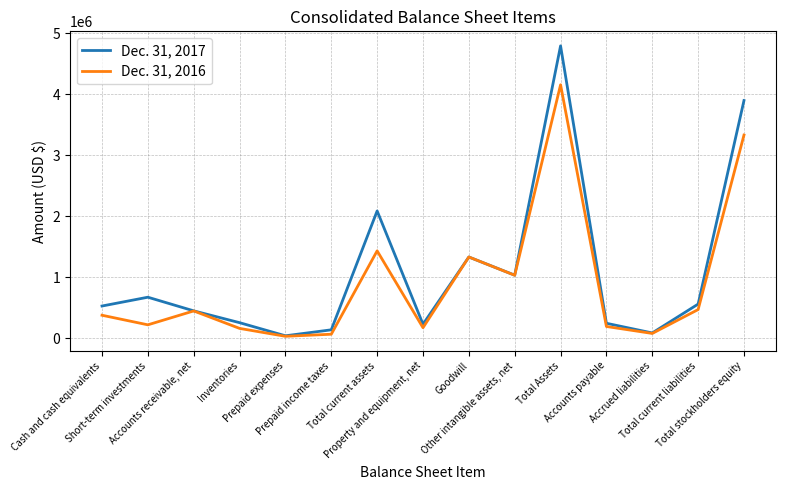

Does the chart display data point markers on the line(s)?

No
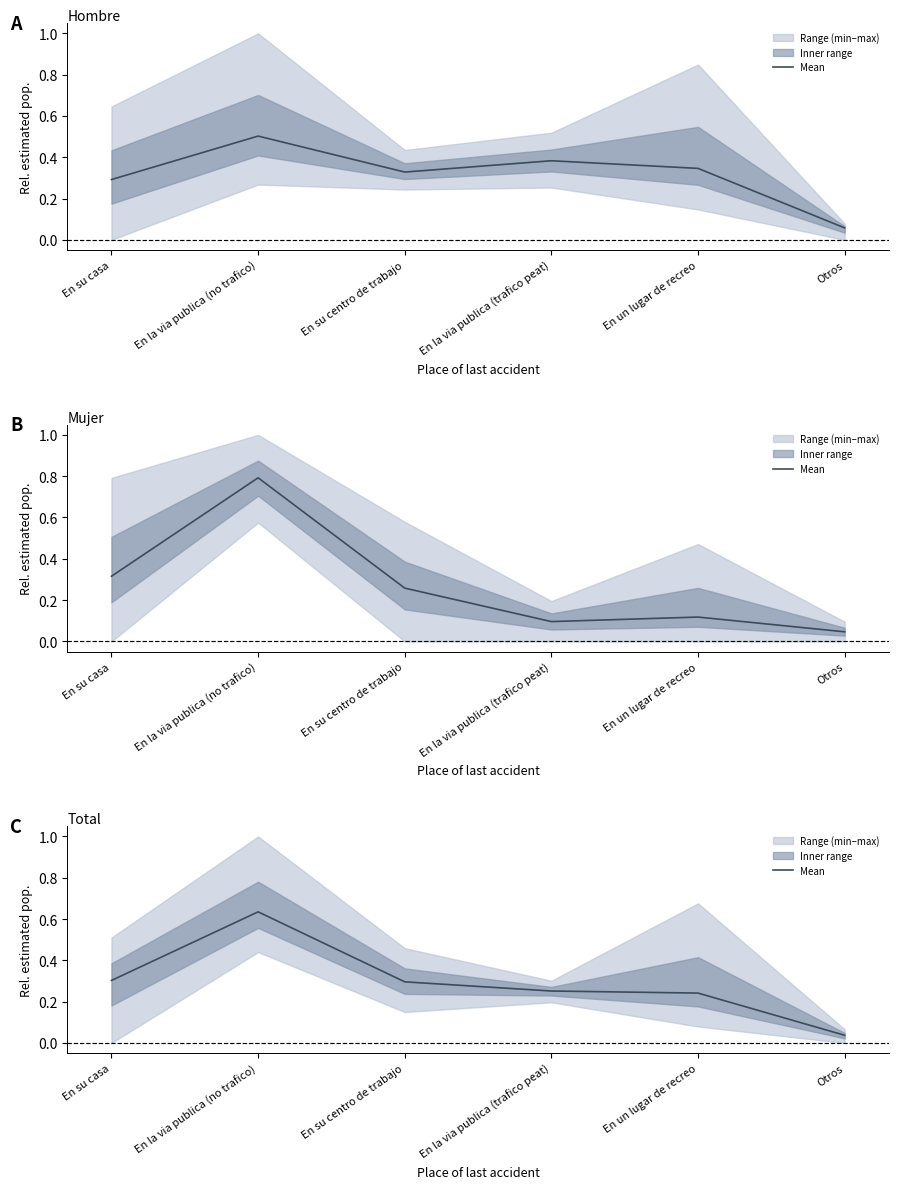

What is the difference between the values at En un lugar de recreo and En su centro de trabajo?

0.1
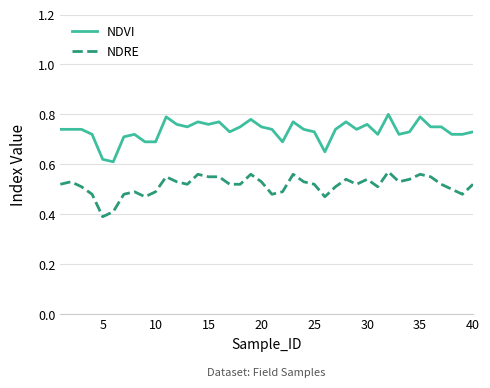

At how many categories does at least one series exceed 0?

40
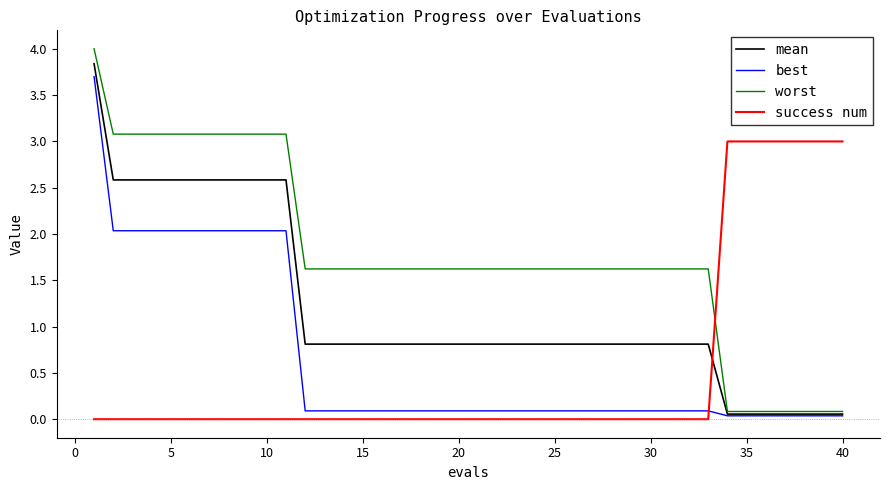

What is the maximum value shown in the chart?

4.0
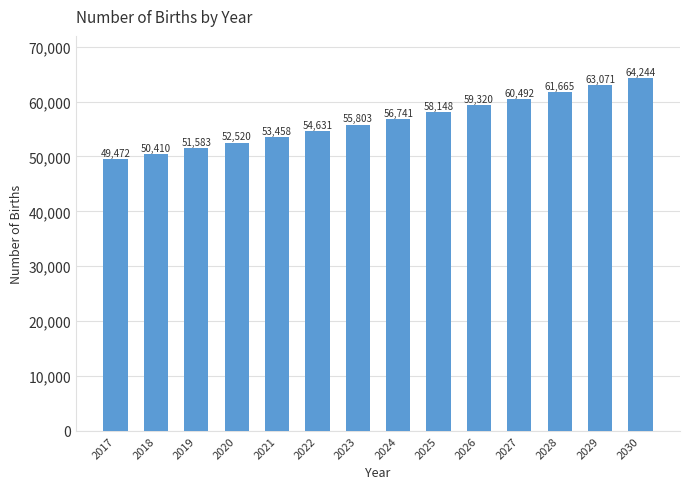

How many values are below 56740?

7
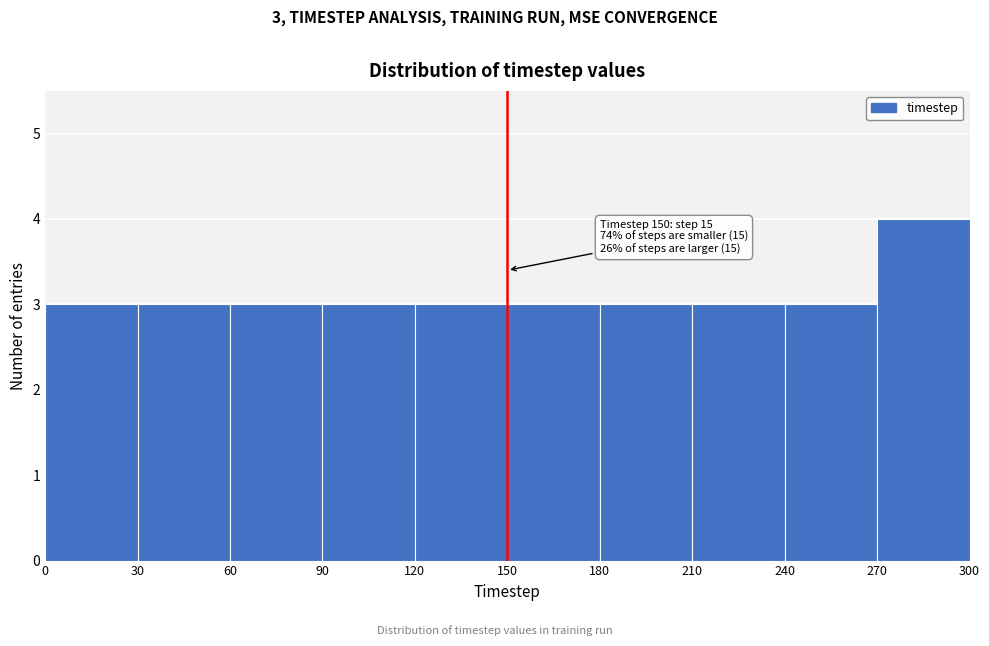

Which range on the x-axis has the tallest bar?

270 to 300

_DIRECTIVE:_ Switch "chart" to "graph" wherever it occurs in the lines above, and write out all the lines again with nothing else changed. Leave the pictures out of your answer.

_ANSWER AREA:_
Does the graph display data point markers on the line(s)?

No

What is the difference between the values at En un lugar de recreo and En su centro de trabajo?

0.1

At how many categories does at least one series exceed 0?

40

What is the maximum value shown in the graph?

4.0

How many values are below 56740?

7

Which range on the x-axis has the tallest bar?

270 to 300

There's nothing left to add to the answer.